Porqué Espinoza y no otra cosa (relato familiar, intento 2)

 




(En la foto, Guido Espinoza, mi abuelo, Miguel Espinoza, mi bisabuelo, y Guido Espinoza, mi papá)

 

No tengo clara la fecha, pero esta historia pertenece a la primera mitad del siglo XX. Me cuesta imaginar cómo habrá sido el Guayaquil de aquellos años. Seguramente una pequeña ciudad de casas de caña, con sus tradicionales portales y las persianas de madera de las casas entornadas para dejar entrar la brisa del río, siempre cálida. En una de esas casas vivió mi bisabuelo, Miguel. Debe haber sido una casa de las grandes, porque en ella habitaba una familia con servidumbre. En el tiempo aquel, las mujeres que trabajaban en las casas, vivían con sus patrones y el trabajo a tiempo completo tenía un significado literal. Miguel era hijo de Micaela, quien formaba parte del personal, y al no tener padre conocido, era llamado por el apellido de la familia dueña de casa, que era Tola. Y creció como Miguel Tola.

Siendo Miguel (Tola) ya mayor de edad, supo de alguna manera que tenía un padre, y que este era oriundo de una localidad llamada San Eduardo. La costa de Ecuador está cubierta de frondosa vegetación que tiende a devorar las intervenciones humanas, y por el tiempo que les estoy relatando, la mantención de caminos no parecía ser el fuerte de la naciente república. Por esta razón, la única forma viable de llegar a la mencionada localidad era a través del río. Siempre supuse que ese río sería el Guayas, pero al buscar a orillas de su cauce un lugar llamado San Eduardo, que se encuentre a una distancia razonable para lo que les voy a relatar a continuación, no lo he podido encontrar.

Bueno, la situación era que había que llegar por río y los recursos económicos no abundaban. Miguel era joven y tenía ganas de saber. Así que recurrió a un fiel amigo, cuyo nombre no ha llegado hasta mí, y ambos se fueron a nado hasta llegar al lugar donde las respuestas serían encontradas.
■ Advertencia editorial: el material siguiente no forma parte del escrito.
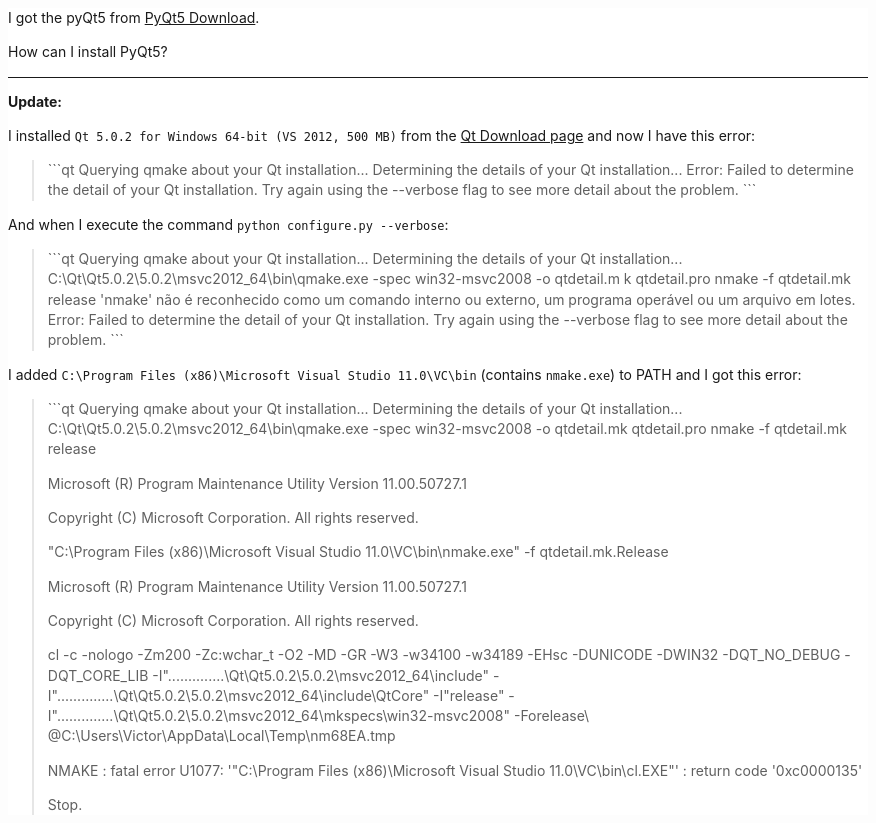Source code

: I got the pyQt5 from <a href="http://www.riverbankcomputing.co.uk/software/pyqt/download5" rel="noreferrer">PyQt5 Download</a>.  

How can I install PyQt5?  

<hr>

<strong>Update:</strong>  

I installed `Qt 5.0.2 for Windows 64-bit (VS 2012, 500 MB)` from the <a href="http://qt-project.org/downloads" rel="noreferrer">Qt Download page</a> and now I have this error:  

<blockquote>
```qt
Querying qmake about your Qt installation...
Determining the details of your Qt installation...
Error: Failed to determine the detail of your Qt installation. Try again using
the --verbose flag to see more detail about the problem.
```
</blockquote>

And when I execute the command `python configure.py --verbose`:  

<blockquote>
```qt
Querying qmake about your Qt installation...
Determining the details of your Qt installation...
C:\Qt\Qt5.0.2\5.0.2\msvc2012_64\bin\qmake.exe -spec win32-msvc2008 -o qtdetail.m
k qtdetail.pro
nmake -f qtdetail.mk release
'nmake' não é reconhecido como um comando interno
ou externo, um programa operável ou um arquivo em lotes.
Error: Failed to determine the detail of your Qt installation. Try again using
the --verbose flag to see more detail about the problem.
```
</blockquote>

I added `C:\Program Files (x86)\Microsoft Visual Studio 11.0\VC\bin` (contains `nmake.exe`) to PATH and I got this error:  

<blockquote>
```qt
Querying qmake about your Qt installation...
Determining the details of your Qt installation...
C:\Qt\Qt5.0.2\5.0.2\msvc2012_64\bin\qmake.exe -spec win32-msvc2008 -o qtdetail.mk qtdetail.pro
nmake -f qtdetail.mk release


Microsoft (R) Program Maintenance Utility Version 11.00.50727.1

Copyright (C) Microsoft Corporation.  All rights reserved.


  "C:\Program Files (x86)\Microsoft Visual Studio 11.0\VC\bin\nmake.exe" -f qtdetail.mk.Release


Microsoft (R) Program Maintenance Utility Version 11.00.50727.1

Copyright (C) Microsoft Corporation.  All rights reserved.

  cl -c -nologo -Zm200 -Zc:wchar_t -O2 -MD -GR -W3 -w34100 -w34189 -EHsc -DUNICODE -DWIN32 -DQT_NO_DEBUG -DQT_CORE_LIB -I"..\..\..\..\..\..\..\Qt\Qt5.0.2\5.0.2\msvc2012_64\include" -I"..\..\..\..\..\..\..\Qt\Qt5.0.2\5.0.2\msvc2012_64\include\QtCore" -I"release" -I"..\..\..\..\..\..\..\Qt\Qt5.0.2\5.0.2\msvc2012_64\mkspecs\win32-msvc2008" -Forelease\ @C:\Users\Victor\AppData\Local\Temp\nm68EA.tmp

NMAKE : fatal error U1077: '"C:\Program Files (x86)\Microsoft Visual Studio 11.0\VC\bin\cl.EXE"' : return code '0xc0000135'

Stop.
```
Y llegaron.

Tal vez este lugar ya no existe, tal vez nunca existió en la geografía ecuatoriana. Tal vez se llama de otra manera ahora. Pero existe en mis recuerdos infantiles como un lugar al borde del río con calles de tierra y casas en palafito. Ahí Miguel no encontró a su padre. Pero encontró a su abuelo. Ambos tuvieron una larga conversación, de la cual los detalles no fueron revelados, al parecer, o al menos no a mí. Pero de esa conversación, supo que su apellido era Espinoza. Y desde entonces dejó de usar el apellido por el que siempre había sido llamado, para adoptar el de ese padre que no conoció y nunca pudo encontrar.

Miguel murió cuando yo era pequeña. Lo recuerdo como un hombre mayor, moreno y delgado. Lo recuerdo con mucho amor.  Aunque parezca extraño y poco previsor, él fue mi padrino. Podrán imaginarse que pude disfrutar de su compañía por pocos años. Pero fueron suficientes para que me siga acompañando toda la vida.

Porque ese niño sin apellido se transformó en un hombre de bien. Porque gracias a él mi padre pudo ser médico. Porque fue el hombre más feliz cuando supo que sería mi padrino, aunque también lo ponía triste saber que no me iba a poder acompañar por tanto tiempo, que me iba a faltar cuando todavía me quedara mucho camino. Pero en verdad no me ha faltado. Lo que dio, me acompaña hasta hoy y me seguirá acompañando, en el eco de mi apellido que llevo con orgullo, aunque no sepa de qué lugar del río proviene.